Jim and Lisa were an unexpected gift. Lisa hopped around the boat with the nimbleness of a cat, and although she had to be reminded to wear a life jacket when she went forward to change a sail, she otherwise followed orders quickly and well. Intensely serious most of the time, she seemed to glow when working with Jim, as if the physical work liberated her from her seriousness.
For a moment Neil was brought out of his reverie by the appearance of a light off the port bow, but he decided it was just the moonlight reflecting off a distant whitecap. He wandered from the starboard cockpit through the wheelhouse with its unattended wheel to the port side to get a better look and to take a piss off the afterdeck.
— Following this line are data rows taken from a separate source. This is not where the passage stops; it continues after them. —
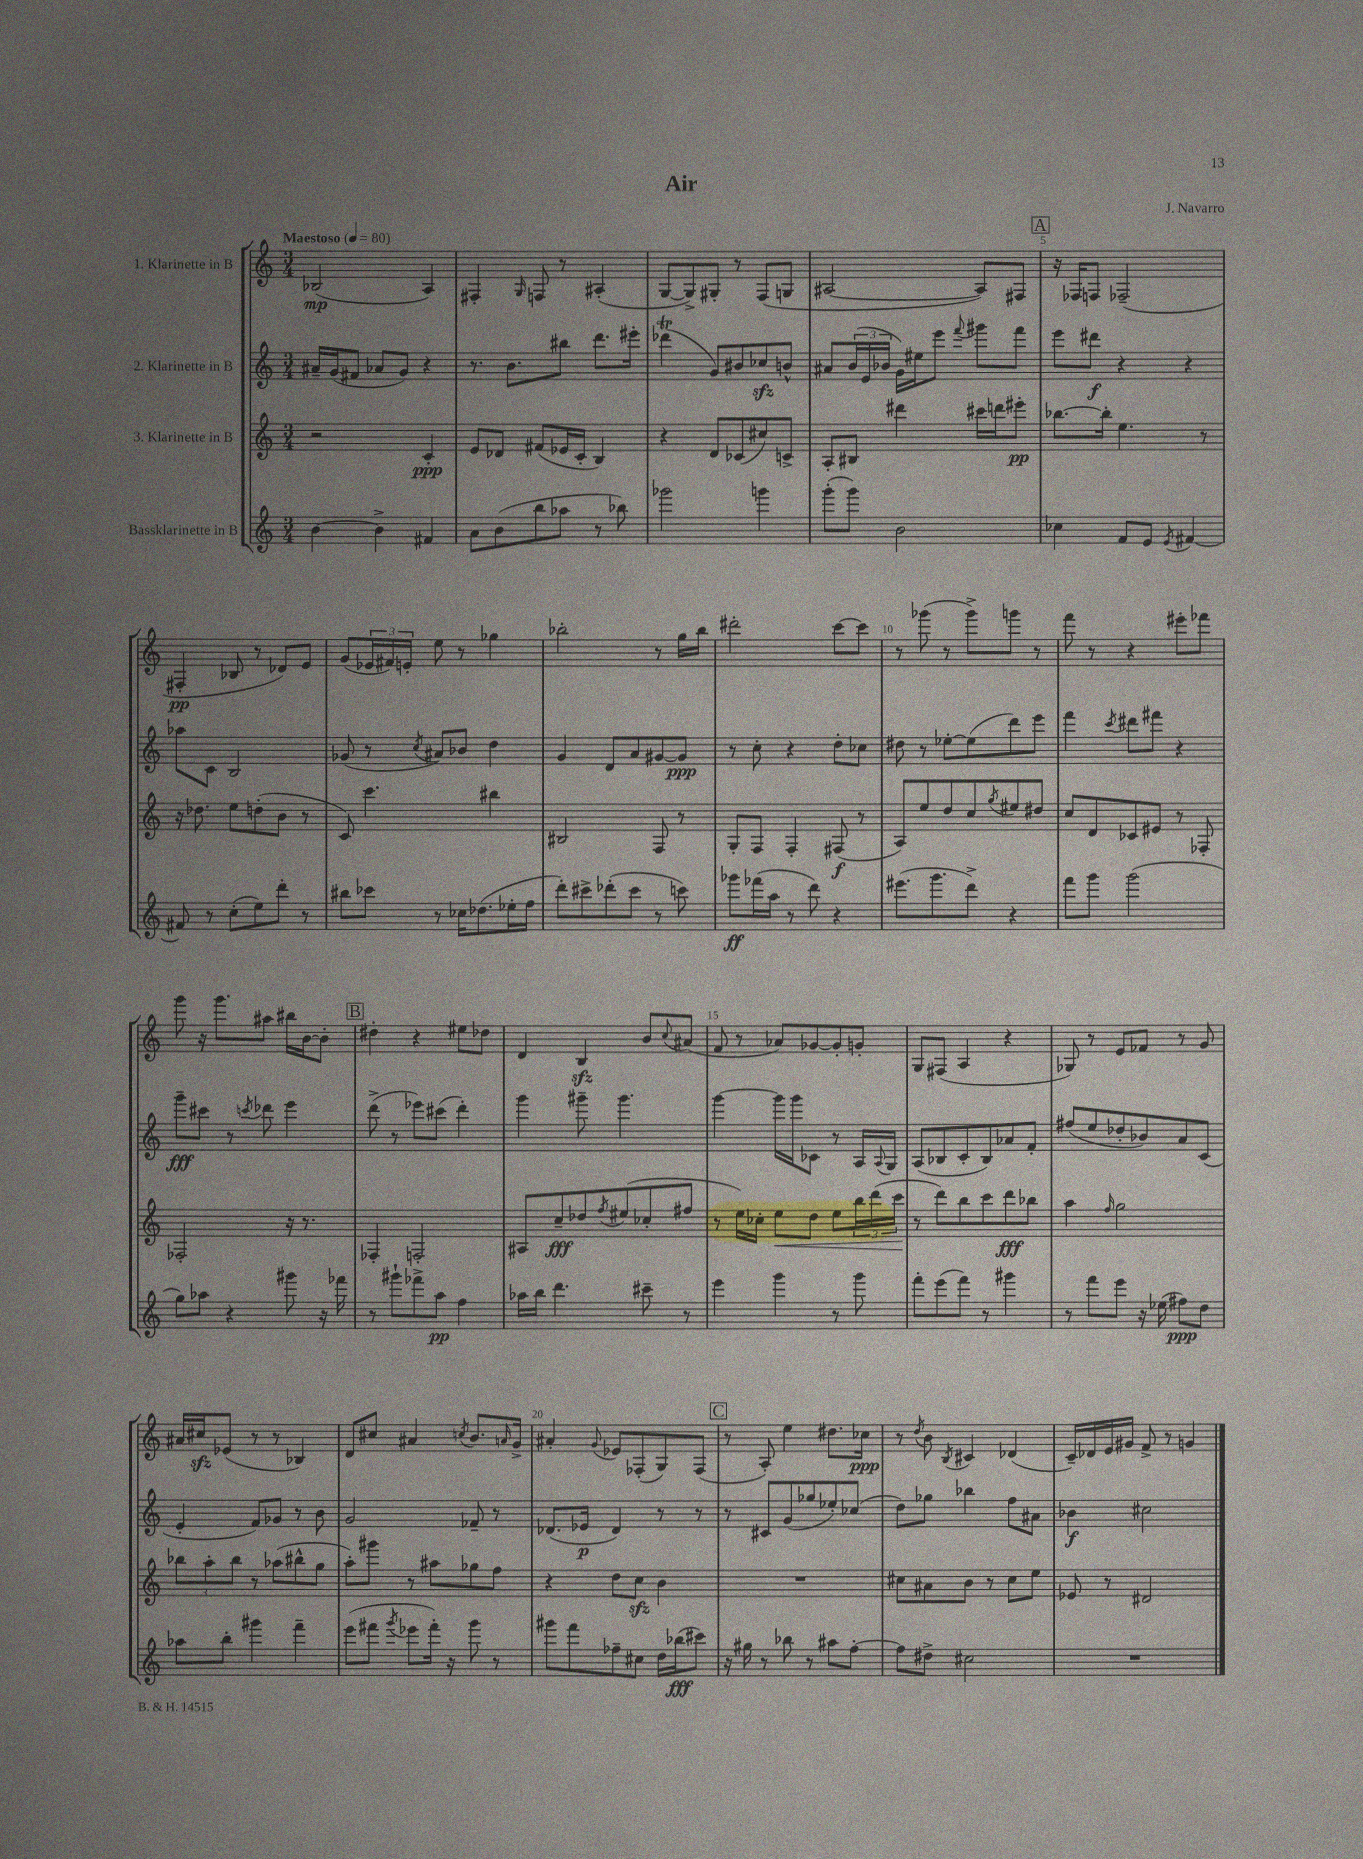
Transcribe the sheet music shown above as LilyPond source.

\header { title = "Air" composer = "J. Navarro" }
<<
\new StaffGroup <<
\new Staff = "s0" \with { instrumentName = "1. Klarinette in B" } {
    \clef treble \key c \major \numericTimeSignature \time 3/4 \tempo "Maestoso" 4 = 80
    bes2\mp( a4) |
    fis4-. \grace { g16 } f8 r8 ais4-.( |
    g8~ g8->) gis8-. r8 f8( g8 |
    ais2~ ais8) fis8 |
    \mark \markup { \box "A" } r16 fes16 f8 fes2--( |
    fis4-.\pp bes8 r8 des'8) e'8 |
    g'8( \tuplet 3/2 { ees'16 fis'16) e'16-. } e''8 r8 ges''4 |
    bes''2-. r8 g''16 bes''16 |
    dis'''2-. c'''8~ c'''8 |
    r8 ges'''8( r8 ges'''8->) g'''8 r8 |
    f'''8 r8 r4 eis'''8-. fes'''8 |
    g'''8 r16 g'''8. ais''8 bis''16 b'16~ b'8-. |
    \mark \markup { \box "B" } dis''4-. r4 eis''8 des''8 |
    d'4 b4\sfz b'8 \appoggiatura { c''8 } ais'8( |
    f'8 r8 aes'8) ges'8~ ges'8-. g'8-. |
    g8 fis8( a4 r4 |
    ges8) r8 e'8 fes'8 r8 g'8 |
    ais'16 cis''16\sfz ees'8( r8 r8 bes4) |
    d'8 cis''8 ais'4 \acciaccatura { c''8 } b'8. \grace { a'16 } g'16-> |
    ais'4-. \appoggiatura { g'8 } ees'8 fes8-.( g8) fes8( |
    \mark \markup { \box "C" } r8 a8-.) e''4 dis''8. ces''16\ppp |
    r8 \acciaccatura { d''8 } b'8 \acciaccatura { b8 } cis'4 des'4( |
    c'16--) des'16 e'16 gis'16 f'8-> r8 g'4 \bar "|." |
}
\new Staff = "s1" \with { instrumentName = "2. Klarinette in B" } {
    \clef treble \key c \major \numericTimeSignature \time 3/4
    ais'16-- g'16( fis'8 aes'8 g'8) r4 |
    r8. b'8. bis''8 d'''8. eis'''16-. |
    des'''4\trill( g'8) bis'8 ces''8\sfz b'8-^ |
    ais'8 \tuplet 3/2 { b'16( e'16 bes'16 } g'16) eis''16 e'''8 \appoggiatura { f'''8 } gis'''8 f'''8 |
    \mark \markup { \box "A" } e'''8 dis'''8\f r4 r4 |
    aes''8 c'8 b2 |
    ges'8( r8 \acciaccatura { c''8 } ais'8) bes'8 d''4 |
    g'4 d'8 a'8 gis'8~ gis'8\ppp |
    r8 c''8-. r4 d''8-. ces''8 |
    dis''8 r8 ees''8~-. ees''8( d'''8) e'''8 |
    f'''4 \acciaccatura { c'''8 } dis'''8 fis'''8 r4 |
    g'''8--\fff cis'''8 r8 \acciaccatura { c'''8 } des'''8 e'''4 |
    \mark \markup { \box "B" } d'''8->( r8 ees'''8) cis'''8( d'''4-.) |
    g'''4 gis'''8-- gis'''4. |
    g'''4~ g'''16 g'''16 ces'8 r8 a16 \appoggiatura { a8 } g16 |
    a8( bes8 c'8-. bes8) aes'8 f'8-. |
    fis''8( e''8 des''8-. bes'8) a'8 c'8( |
    e'4-. f'8) ges'8 r8 b'8 |
    g'2 fes'8-- r8 |
    des'8.( ees'16\p des'4) r8 r8 |
    \mark \markup { \box "C" } r8 cis'8 g'8( ges''8 ees''8-.) ces''8( |
    d''8) ges''8 bes''4 f''8 ais'8 |
    bes'4\f cis''2 \bar "|." |
}
\new Staff = "s2" \with { instrumentName = "3. Klarinette in B" } {
    \clef treble \key c \major \numericTimeSignature \time 3/4
    r2 c'4-.\ppp |
    e'8 des'8 fis'8( ees'16 c'16-. b4) |
    r4 d'8 ces'8( cis''8) c'8-> |
    a8-. bis8 dis'''4 cis'''16 d'''16 eis'''8-.\pp |
    \mark \markup { \box "A" } bes''8.~ bes''16-. e''4. r8 |
    r16 des''8. e''8 d''8-.( b'8 r8 |
    c'8) c'''4. bis''4 |
    bis2 f8 r8 |
    g8-. f8 f4-. fis8\f( r8 |
    a8) e''8 d''8 c''8 \acciaccatura { g''8 } eis''8 dis''8 |
    c''8 d'8 ces'8 eis'8 r8 fes8-. |
    fes2-. r16 r8. |
    \mark \markup { \box "B" } fes4-. f2-. |
    ais8 c''8--\fff des''8 \acciaccatura { f''8 } eis''8( ces''8-. fis''8 |
    r8 e''16) ces''16-. e''8\< d''8 e''8 \tuplet 3/2 { b''16 d'''16( c'''16\! } |
    r8 d'''8) b''8 c'''8 d'''8\fff bes''8 |
    a''4 \grace { f''16 } g''2 |
    \tuplet 3/2 { bes''8 a''8-. bes''8 } r8 aes''8( bis''8-^ g''8 |
    a''8-.) gis'''8 r8 ais''8 ges''8 f''8 |
    r4 d''8 c''8\sfz b'4 |
    \mark \markup { \box "C" } R2. |
    cis''8 ais'8 b'8 r8 cis''8 e''8 |
    ees'8 r8 dis'2 \bar "|." |
}
\new Staff = "s3" \with { instrumentName = "Bassklarinette in B" } {
    \clef treble \key c \major \numericTimeSignature \time 3/4
    b'4~ b'4-> fis'4 |
    a'8 b'8( b''8 aes''8 r8 bes''8) |
    ges'''2 g'''4 |
    g'''8-.( g'''8) b'2 |
    \mark \markup { \box "A" } ces''4 f'8 e'8 \acciaccatura { e'8 } fis'4~ |
    fis'8 r8 c''8-.( e''8) d'''8-. r8 |
    bis''8 ces'''8 r8 ces''16 des''8.( ees''16-. f''16 |
    d'''8-.) cis'''8-> des'''8-.( cis'''8 r8 c'''8) |
    ges'''8\ff fes'''16( a''16 r8 d'''8) r4 |
    eis'''8.( g'''8. d'''8->) r4 |
    f'''8 g'''8 g'''2( |
    g''8) aes''8 r4 gis'''8 r16 fes'''16 |
    \mark \markup { \box "B" } r8 gis'''8-! fes'''8-> a''8\pp f''4 |
    aes''16 b''16 d'''4. cis'''8-- r8 |
    e'''4 g'''4 r8 g'''8 |
    f'''8-. e'''8( f'''8) r8 gis'''4 |
    r8 f'''8 e'''8 r16 ees''16( fis''8\ppp) d''8 |
    aes''8 b''8-. gis'''4 f'''4-- |
    e'''8( fis'''8 \acciaccatura { g'''8 } ees'''8 fis'''16-.) r16 g'''8 r8 |
    gis'''8 f'''8 fes''8-- cis''8 d''16 bes''16\fff( cis'''8) |
    \mark \markup { \box "C" } r16 gis''16 r8 bes''8 r8 ais''8 f''8~-. |
    f''8 dis''8-> cis''2 |
    R2. \bar "|." |
}
>>
>>
\layout { \context { \Score \override BarNumber.break-visibility = ##(#f #t #t) barNumberVisibility = #(every-nth-bar-number-visible 5) } }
As he approached he was startled to see a head and shoulders silhouetted against the reflection of the moonlight on the water. It was Jeanne’s profile, silent and motionless compared to the swirling, rushing roller-coaster ride of Vagabond through the ocean.
He stopped unnoticed a few feet away and looked with her out over the water; the night breeze stirred her long hair away from her face.
“Oh!” she said, turning her head as she became aware of his presence.
“Incredible, isn’t it?” he asked softly.
She turned away again to look out at the river of moonlight that sparkled across the ocean, flowing toward them from the east.
“Yes,” she said.
Neil stood close behind her, steadying himself with his right arm on the wheelhouse roof and smiling, in love with Vagabond, the sea, the night, the moon.
“Who’s steering?” Jeanne asked, turning briefly back to him, her face in darkness with her back to the moon.
“Vagabond,” he answered. “She told me she wanted to handle things herself for a while.”